EXTRACTED DATA:

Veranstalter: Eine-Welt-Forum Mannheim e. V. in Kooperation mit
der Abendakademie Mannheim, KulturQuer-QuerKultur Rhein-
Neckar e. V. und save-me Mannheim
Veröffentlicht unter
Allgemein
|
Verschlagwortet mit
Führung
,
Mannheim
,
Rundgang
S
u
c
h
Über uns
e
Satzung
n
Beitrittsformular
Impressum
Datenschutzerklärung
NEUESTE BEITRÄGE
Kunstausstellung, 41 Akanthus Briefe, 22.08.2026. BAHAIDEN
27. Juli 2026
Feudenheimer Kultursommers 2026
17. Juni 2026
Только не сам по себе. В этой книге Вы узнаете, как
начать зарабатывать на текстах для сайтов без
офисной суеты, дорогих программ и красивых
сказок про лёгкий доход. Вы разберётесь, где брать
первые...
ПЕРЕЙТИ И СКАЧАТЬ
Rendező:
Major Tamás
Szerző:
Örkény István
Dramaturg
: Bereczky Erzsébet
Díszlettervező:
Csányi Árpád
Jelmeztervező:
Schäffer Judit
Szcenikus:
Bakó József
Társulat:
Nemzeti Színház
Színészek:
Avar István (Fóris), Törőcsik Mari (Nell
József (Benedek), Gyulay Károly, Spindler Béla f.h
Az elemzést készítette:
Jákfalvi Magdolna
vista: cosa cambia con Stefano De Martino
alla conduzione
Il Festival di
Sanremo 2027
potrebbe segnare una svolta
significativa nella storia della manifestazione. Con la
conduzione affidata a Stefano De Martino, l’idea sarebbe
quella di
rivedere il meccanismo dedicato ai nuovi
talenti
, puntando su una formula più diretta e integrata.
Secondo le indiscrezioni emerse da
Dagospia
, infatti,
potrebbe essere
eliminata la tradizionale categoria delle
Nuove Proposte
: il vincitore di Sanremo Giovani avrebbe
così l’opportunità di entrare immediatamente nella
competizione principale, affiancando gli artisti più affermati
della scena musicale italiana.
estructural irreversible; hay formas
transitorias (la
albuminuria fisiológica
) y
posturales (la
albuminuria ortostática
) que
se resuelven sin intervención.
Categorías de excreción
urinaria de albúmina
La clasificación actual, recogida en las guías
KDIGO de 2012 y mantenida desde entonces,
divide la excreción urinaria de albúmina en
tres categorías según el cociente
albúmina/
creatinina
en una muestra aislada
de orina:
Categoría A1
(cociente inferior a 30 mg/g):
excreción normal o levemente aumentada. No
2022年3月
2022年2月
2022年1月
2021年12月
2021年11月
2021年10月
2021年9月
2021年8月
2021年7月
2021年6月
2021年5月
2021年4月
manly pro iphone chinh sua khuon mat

TASK TO CARRY OUT: How many lines in the text of the entries above contain the word "István"? Reply with only the number.

EXERCISE SOLUTION: 2